A lot of people in the thread have mentioned getting a dump pipe before their tune, cant seem to find why I can only assume its the easiest way to get more power out of a tune, can anyone elaborate?
The stock dump pipe is a significant restriction on your engine's ability to put out power. To start with, when you take if off, the section that sits over the wastegate is actually blocked off. Replacing it with a better (after market) dump frees up the exhaust side of the turbo, helping the turbo to spool up faster and to run harder at the top end. There's some additional noise as well, which if you're into performance tuning, probably won't come as a disappointment.
Is there any risk of damage due to the retune, Someone mentioned earlier in the thread about running on S# any not wanting to risk damage, wasnt sure if they were joking. Im assuming the oil temp light still works and is still applicable.

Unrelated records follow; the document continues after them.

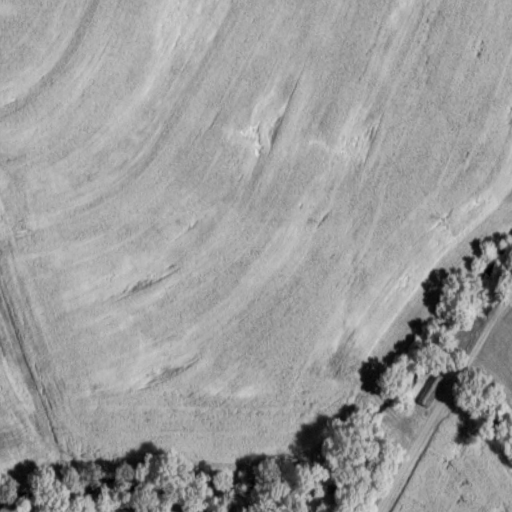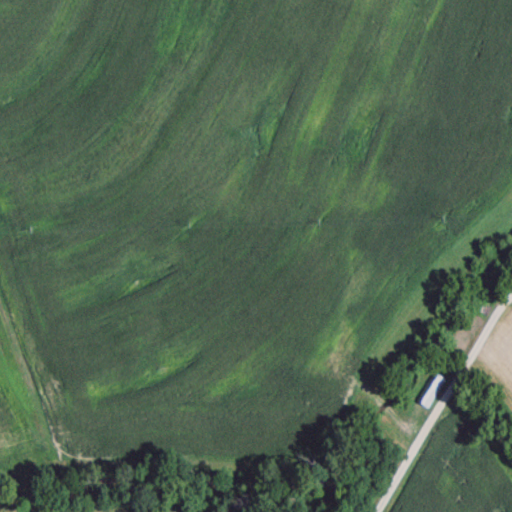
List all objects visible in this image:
road: (332, 175)
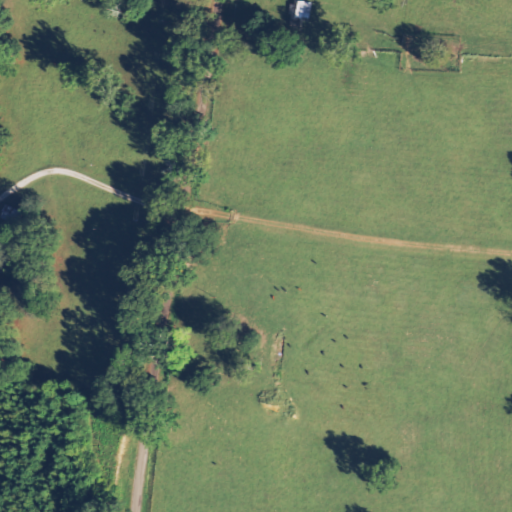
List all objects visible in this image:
building: (308, 8)
road: (161, 256)
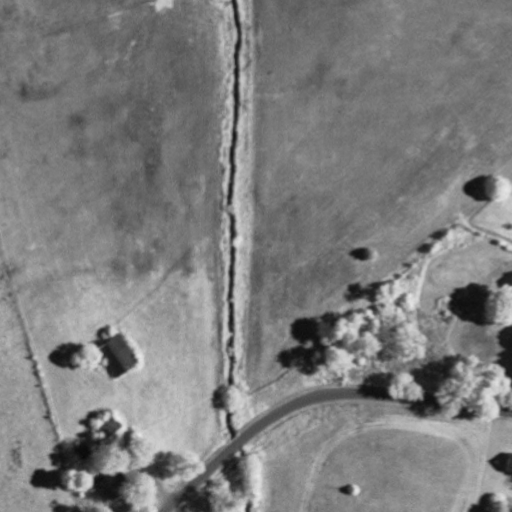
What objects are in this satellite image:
building: (117, 355)
road: (320, 397)
building: (509, 461)
building: (509, 479)
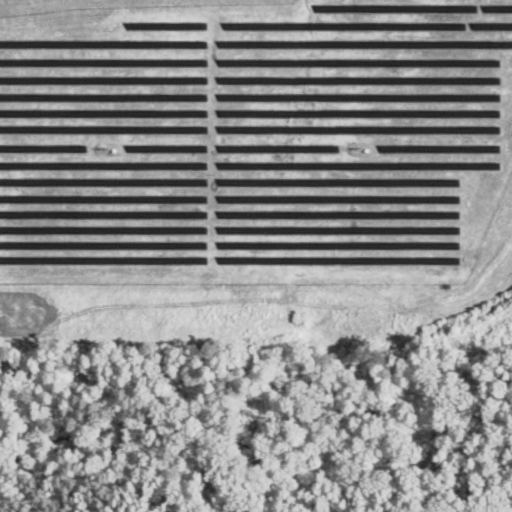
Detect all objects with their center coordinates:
solar farm: (255, 146)
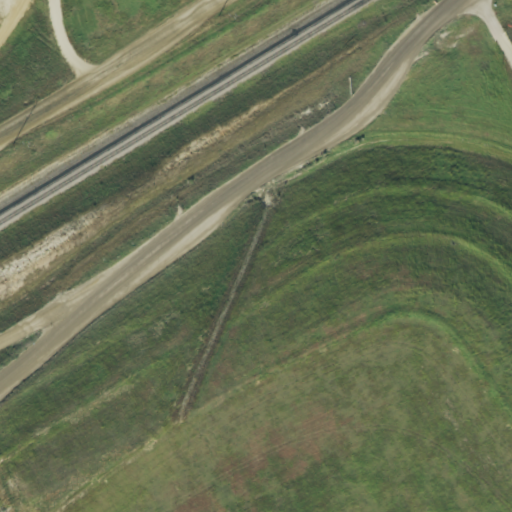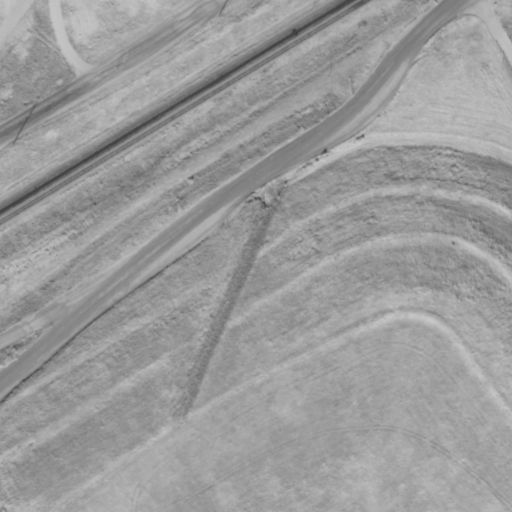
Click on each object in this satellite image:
railway: (173, 106)
railway: (182, 112)
power plant: (260, 260)
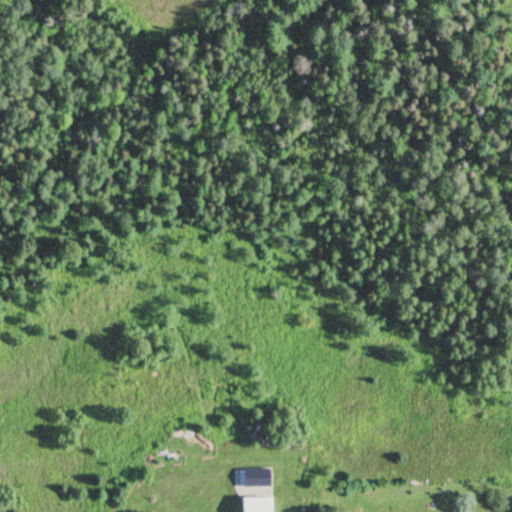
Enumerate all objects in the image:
building: (252, 504)
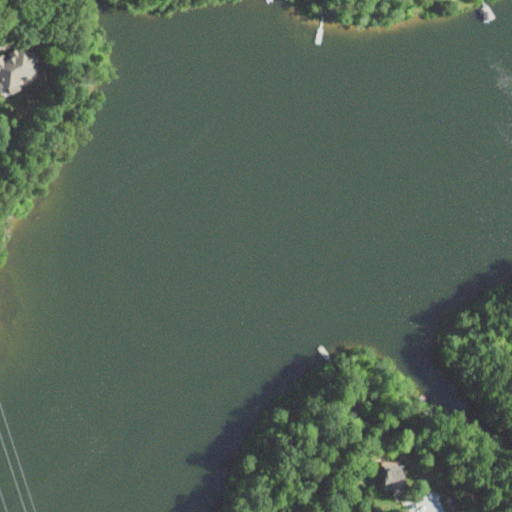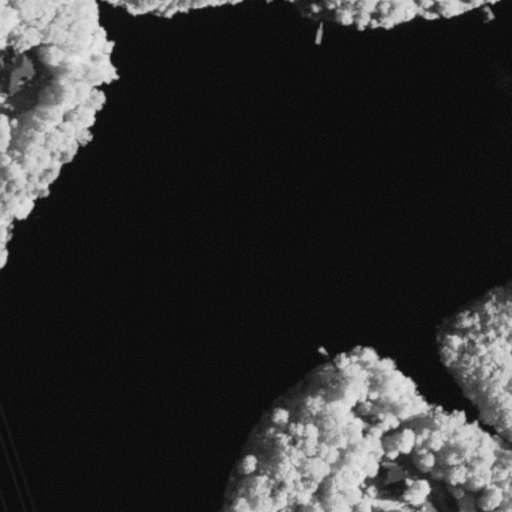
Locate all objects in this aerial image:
building: (384, 477)
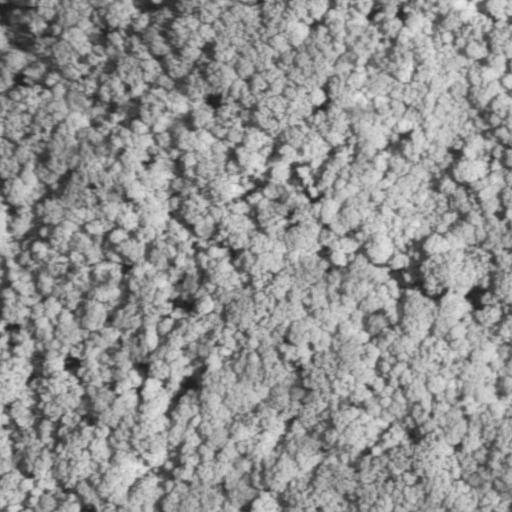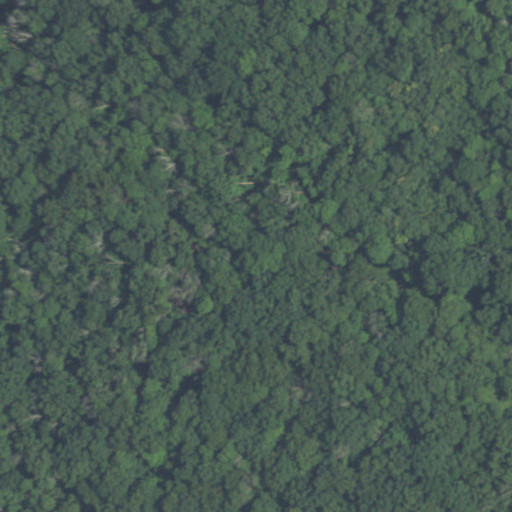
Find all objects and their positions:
road: (185, 33)
park: (256, 256)
road: (282, 503)
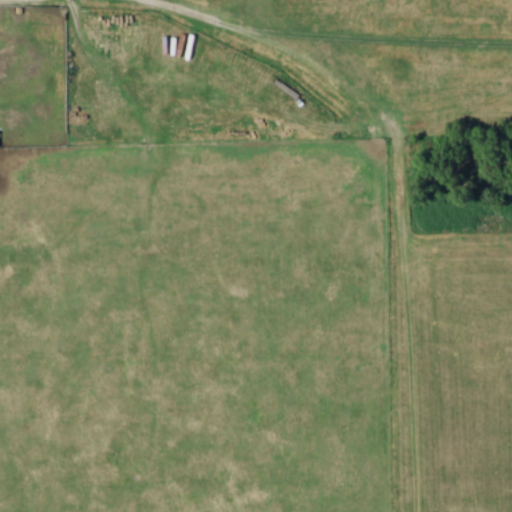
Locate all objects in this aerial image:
building: (0, 147)
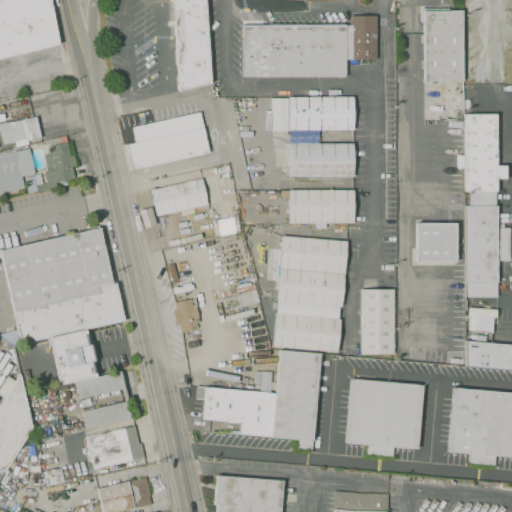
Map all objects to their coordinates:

There's always a risk - but the stock tune is safe to the point of stupidity (literally - Subaru have to tune for stupid people to drive their cars, as does every manufacturer). Good tuners (like Matt) can get good power gains out of a car (particularly the turbos) relatively safely. But be aware that pushing more power DOES put more stress on the engine and drivetrain, and if any of it wasn't in good condition to start with, you may start to see the issues more obviously. That's one reason why good tuners insist that you fix any known issues with the car before they start making changes (Matt as an example runs a scan over the ECU, or gets you to if you have the right gear, and gets you to fix anything that he feels needs addressing). Some tuners advise replacing stock components such as the fuel pump with a higher-flow device (dw65c for example, that fits into the stock fuel filter basket) to give additional headroom.
The comment about not running S# may have been when a change is made to the running gear (dump pipe, exhaust, intake, turbo, intercooler, etc) that wasn't present when the tune was done, as these can change important parameters on which the engine tune depends. Running in only S or I mode runs lower boost levels, which are safer, and less likely to cause a significant issue.
For an auto, after a tune how does the engine react if you just flat foot it?
Is there any improvement in the manual use of an auto? More immediate changes?
To start with, your in-gear acceleration should be better after a tune than it was before. Matt's tunes help the gearbox to work better too, by feeding the TCU (transmission control unit, effectively the computer that controls your transmission) good data for it to make decisions based on.
Manually selected changes do seem faster than before, yes.
What is the expected power increase from a tune?
How long is a piece of string? It depends on many factors, most of which are relatively unique to your particular car. Stock, the GT Spec.B is rated at 180kW at the flywheel, or about 135kW at the wheels. Without hardware changes (ie just a tune), you'd expect 150kW at the wheels. Minor changes (intake and exhaust) would take you to ~165kW at the wheels (all things being well). My car has:
- VF52 turbo
- Kobe motorsport intake hoses (from stock airbox to turbo)
- Process West TMIC
- Pierburg 3-port boost controller
- dw65c fuel pump
- Invidia 3" dump pipe with high-flo catalytic converter
- TCP 3" center/Y-pipe
- STI mufflers
- (There's other stuff, but it's not going to impact my killerwasps)
And I'm apparently (according to airflow readings) getting roughly 200kW at the wheels running 18psi boost (to be confirmed on a dyno).